* _Задание_:
Замените в материале «street-level» на «street-view», ничего больше не меняя, и приведите весь материал заново без изображений.

(Примеры обнаружения)
------------------------------------------------------------------------
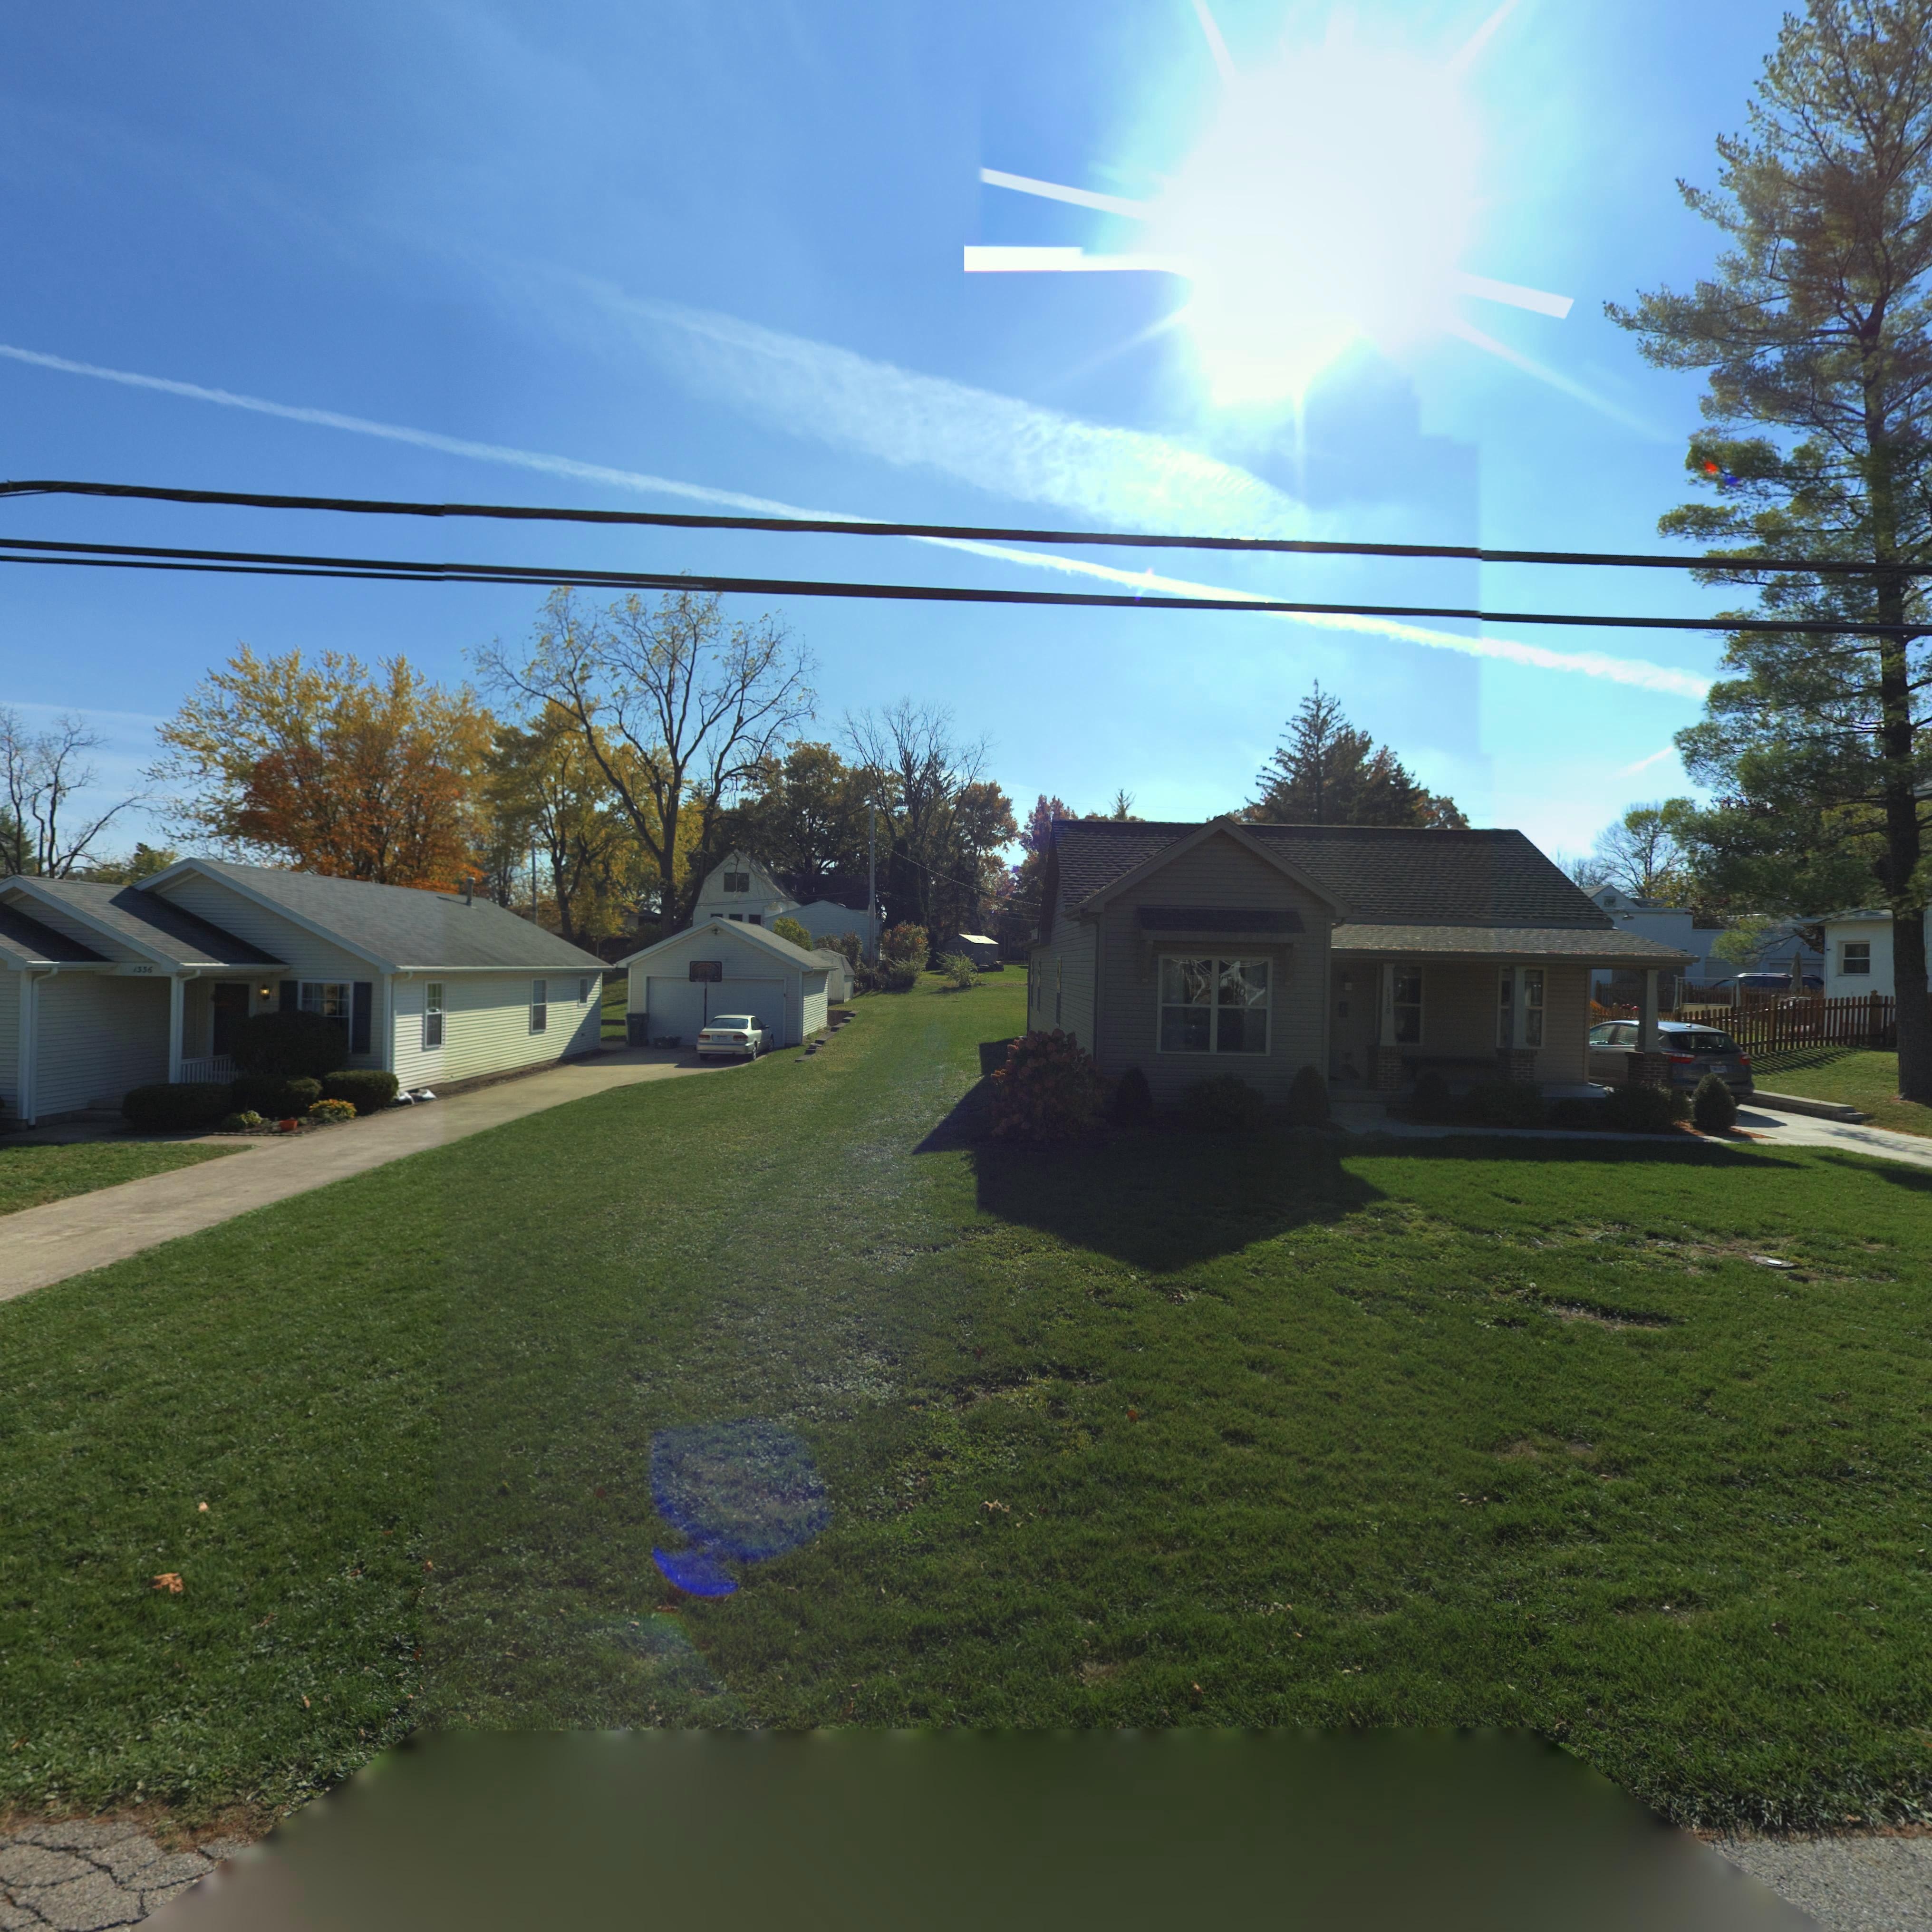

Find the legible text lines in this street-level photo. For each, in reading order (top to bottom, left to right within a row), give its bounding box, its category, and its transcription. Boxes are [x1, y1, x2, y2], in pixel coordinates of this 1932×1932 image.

[132, 966, 153, 973] StreetNumber: 1335
[1385, 985, 1391, 1013] StreetNumber: 1330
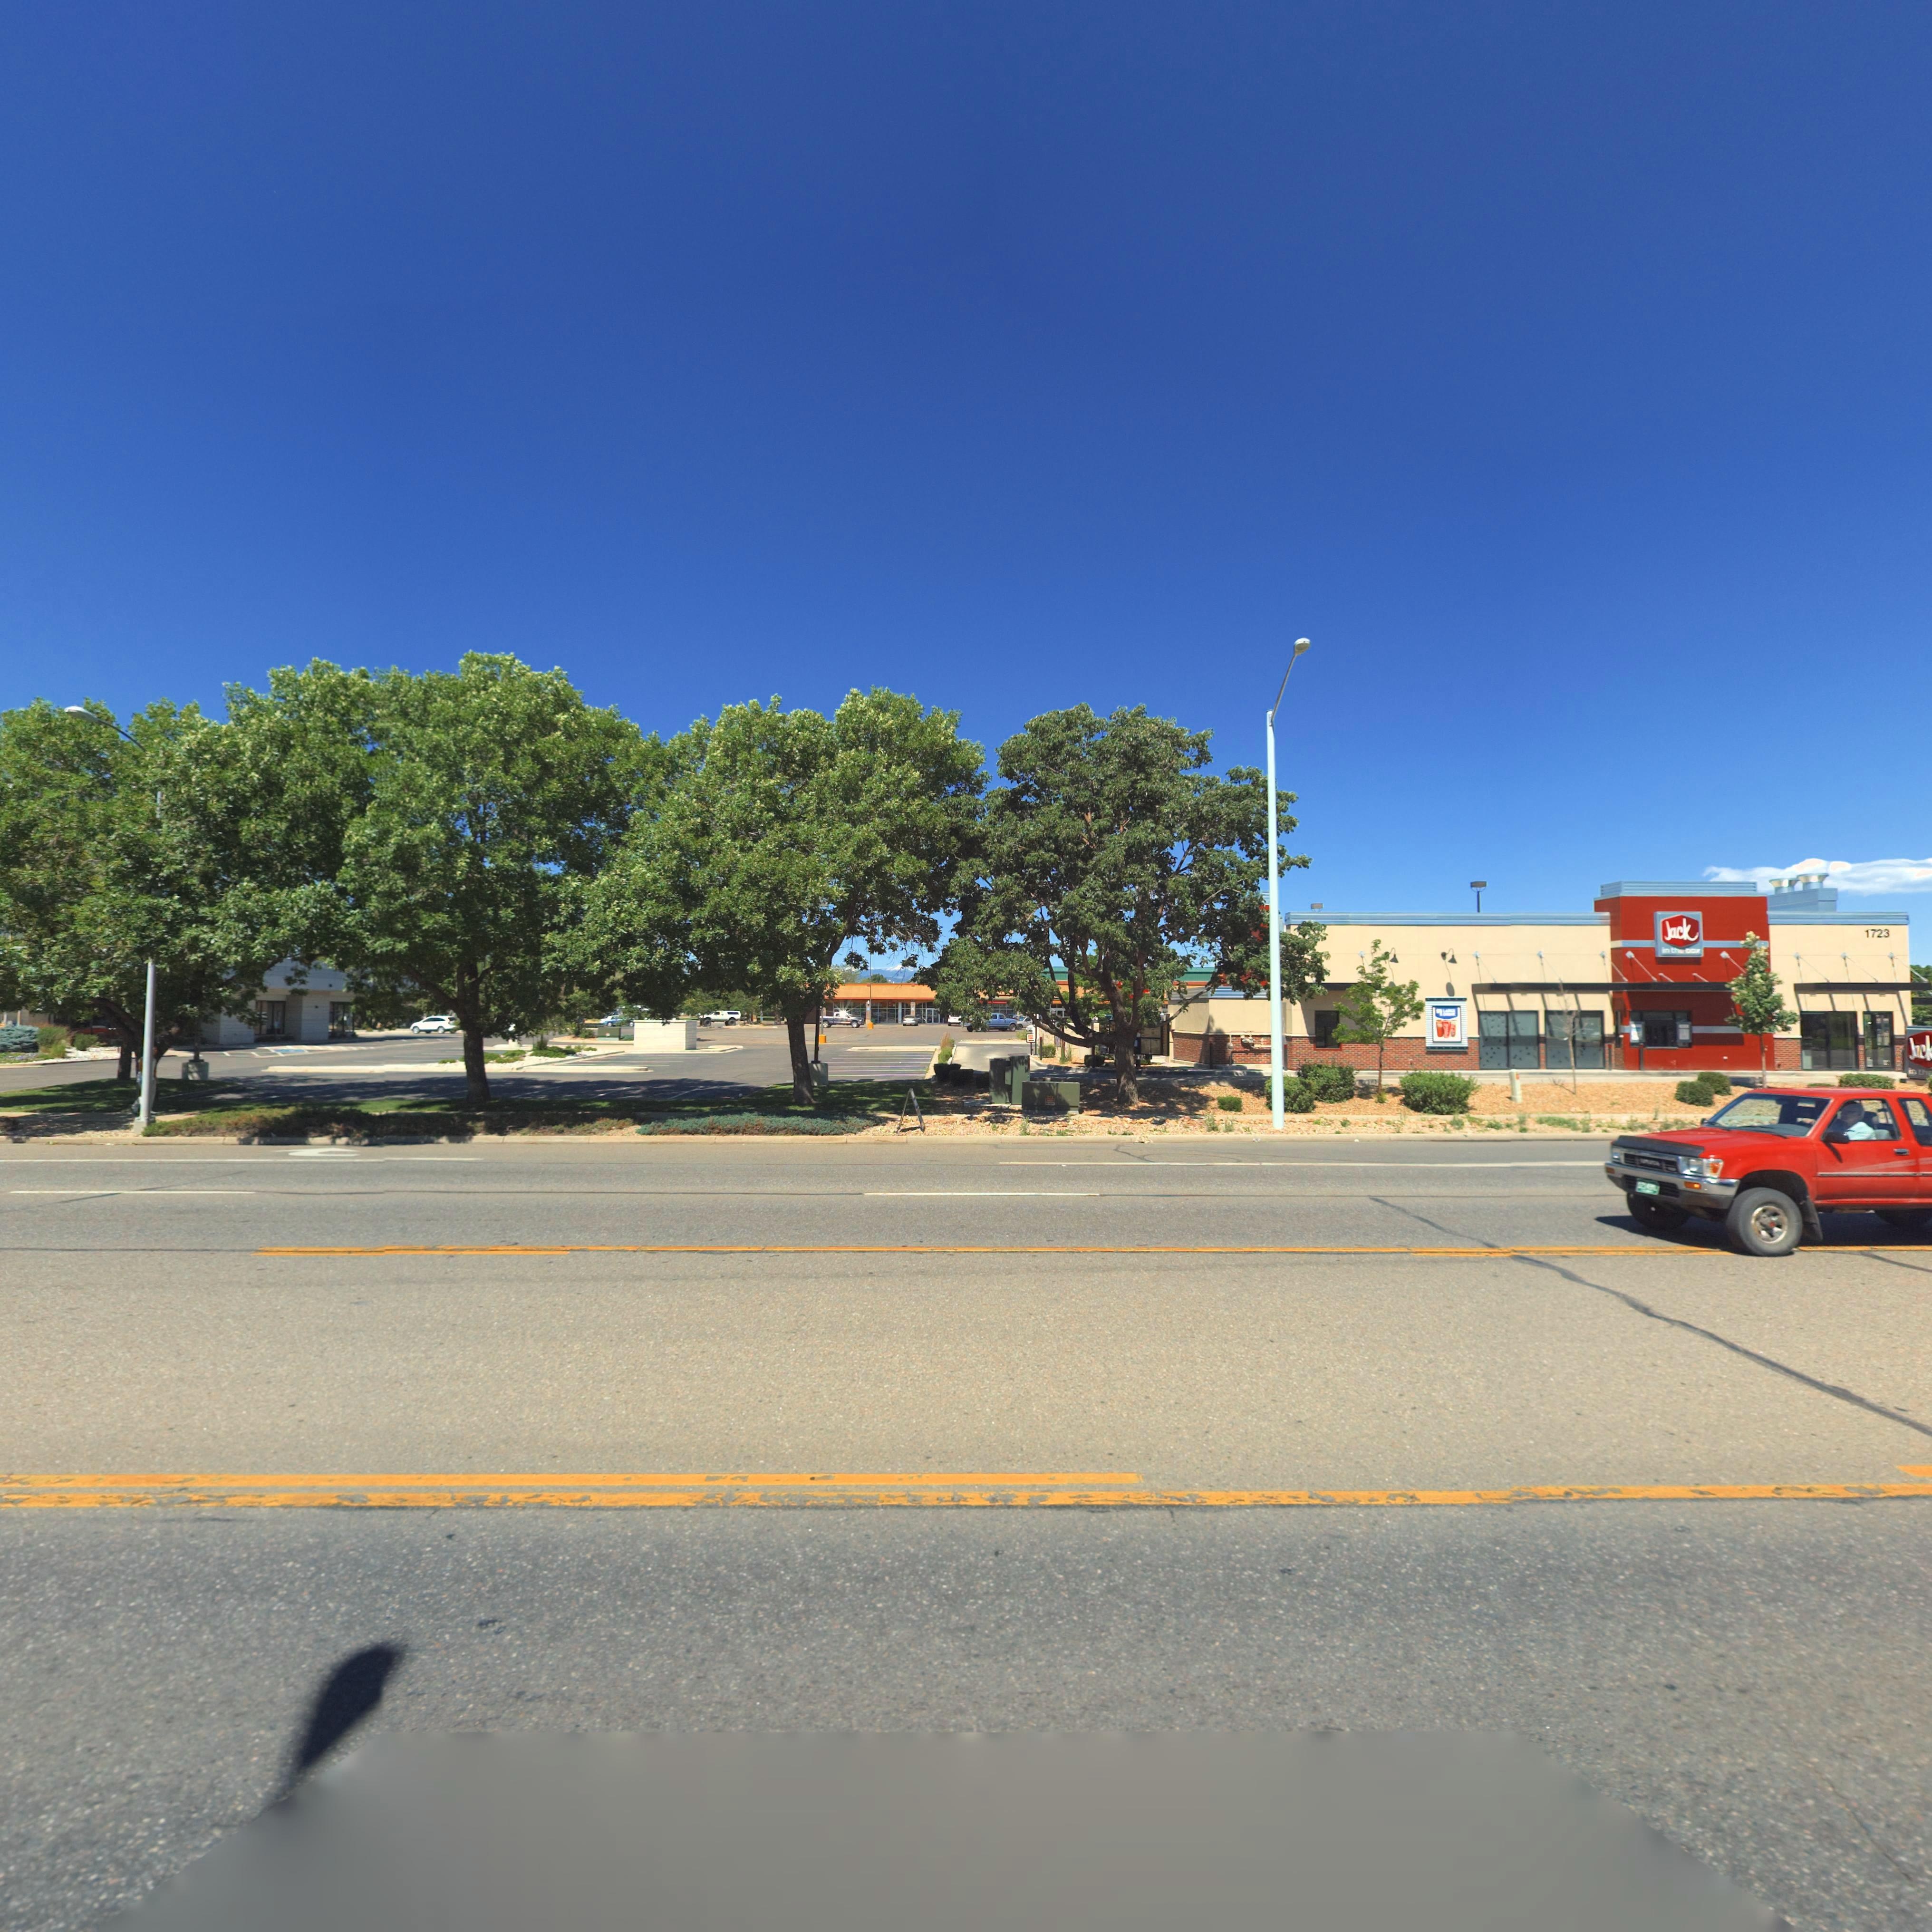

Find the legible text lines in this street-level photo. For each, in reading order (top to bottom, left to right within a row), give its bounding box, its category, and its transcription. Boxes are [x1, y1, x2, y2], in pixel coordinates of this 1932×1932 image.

[1662, 918, 1700, 941] BusinessName: Jack
[1864, 928, 1890, 938] StreetNumber: 1723
[1661, 946, 1701, 953] BusinessName: in the box
[1907, 1036, 1926, 1061] BusinessName: Jac
[1908, 1066, 1927, 1075] BusinessName: in t*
------------------------------------------------------------------------
* _Ответ_:
Find the legible text lines in this street-view photo. For each, in reading order (top to bottom, left to right within a row), give its bounding box, its category, and its transcription. Boxes are [x1, y1, x2, y2], in pixel coordinates of this 1932×1932 image.

[132, 966, 153, 973] StreetNumber: 1335
[1385, 985, 1391, 1013] StreetNumber: 1330

Find the legible text lines in this street-view photo. For each, in reading order (top to bottom, left to right within a row), give its bounding box, its category, and its transcription. Boxes are [x1, y1, x2, y2], in pixel coordinates of this 1932×1932 image.

[1662, 918, 1700, 941] BusinessName: Jack
[1864, 928, 1890, 938] StreetNumber: 1723
[1661, 946, 1701, 953] BusinessName: in the box
[1907, 1036, 1926, 1061] BusinessName: Jac
[1908, 1066, 1927, 1075] BusinessName: in t*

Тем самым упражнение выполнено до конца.